当然、こんな地味な船の資料なんて全然ないのだが、なんとかネットで集めた情報で記事にしてみよう。
もともとこの船はポーランドの船ではなく、1909年、当時ドイツ帝国領だった(現在はポーランド領)エルブロンクにあったFranz Schenk造船所で建造されたタグボート、「シャルロット」だった。
ポーランド海軍は1920年にこの船を購入、ドイツ娘の名前がイヤだったのか、名前を「SOKÓŁ(鷹)」に変更する。タグボートにしちゃ、えらく勇壮な名前だ(ポーランド海軍には同名の潜水艦が後に在籍している)。
1920年代と言えば、毎度おなじみ連合軍の黒トンチで掴まされた貧相な漁港グディニアをダンツィヒを超える一大貿易港にしよう、とポーランドが国を挙げていた時期。この地味な船はハシケの曳航などに地味に活躍、グディニア港の拡大に大きな役割を果たした。

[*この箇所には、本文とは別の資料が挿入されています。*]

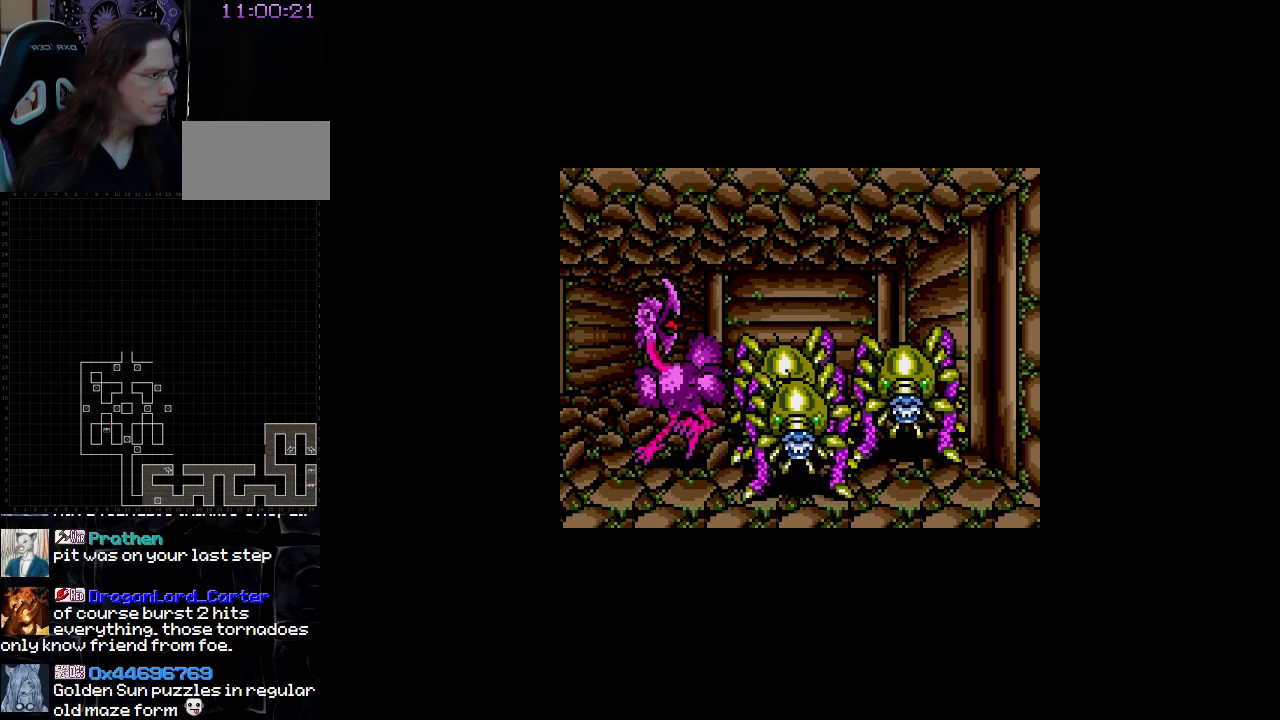
{"buttons": [], "events": []}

SOKÓŁはその後もグディニアを守るヘル要塞、グディニアの北のオクシヴィエ軍港などで働き、1939年9月のドイツ軍侵攻時にはオクシヴィエ軍港に停泊していた。ドイツ軍の侵攻は早く、脱出する機会のなかったSOKÓŁは9月14日、自沈した。
が、まだ話は終わらない。
自沈したSOKÓŁをドイツ軍は引き上げ、「Grabau」として自国海軍に組み込む。SOKÓŁ改めGrabauはかつての敵のためにチャプチャプと働いたが、1945年に連合軍の空襲により港内で沈没した。
ところが、これでもまだ話は終わらない。
1946年に引き上げられたGrabauは1947年、修復が済むと名前を「SOKÓŁ」に戻されて再度ポーランド海軍に組み込まれる。でも、やっぱりこの名前はタグボートには勇壮過ぎると思ったのか1949年に名前が「Majster(師匠)」に変更される。それはそれで大層な名前だ。

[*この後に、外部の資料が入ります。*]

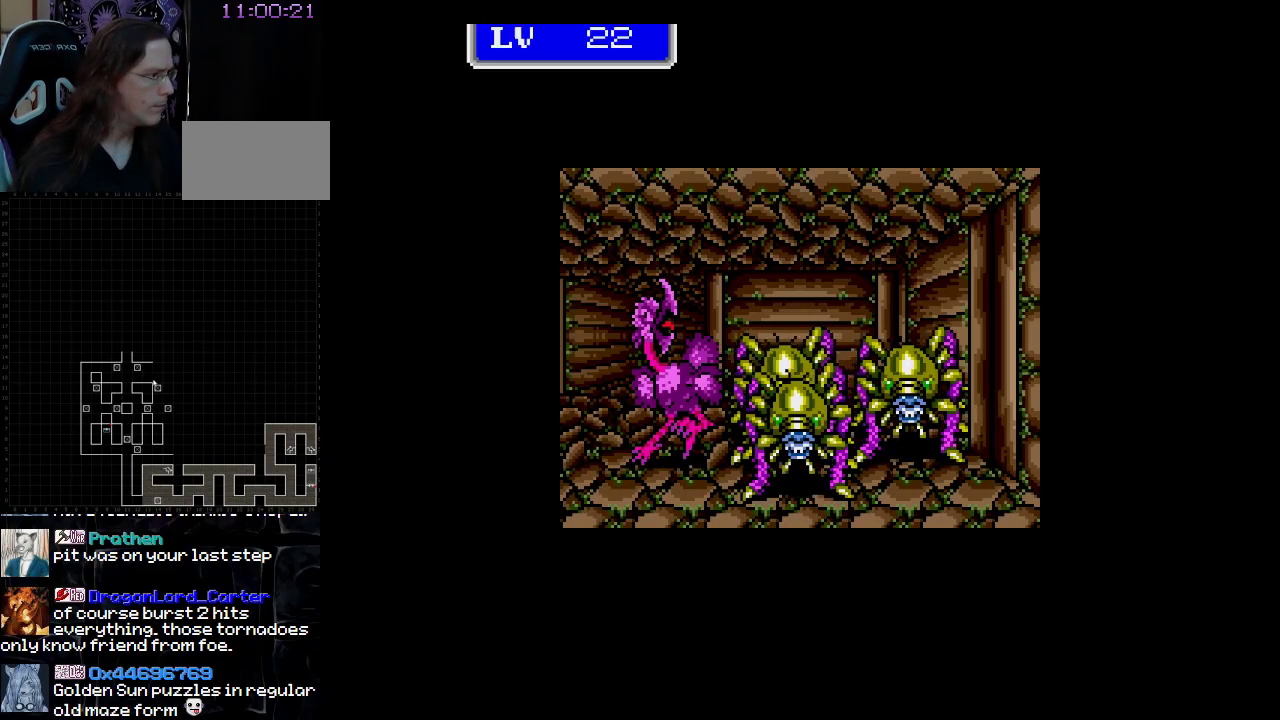
{"buttons": [], "events": []}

ポーランド海軍もやっぱりそれでは大層過ぎると思ったのか、1952年に名前は味気のない「BG3」に変更され、さらに1957年に「H3」に変更されたが、まもなく廃船となった。

そんなわけで、持ち主と名前がコロコロと変わったり戻ったりしたSOKÓŁの姿を公式ページの完成見本写真で見てみよう。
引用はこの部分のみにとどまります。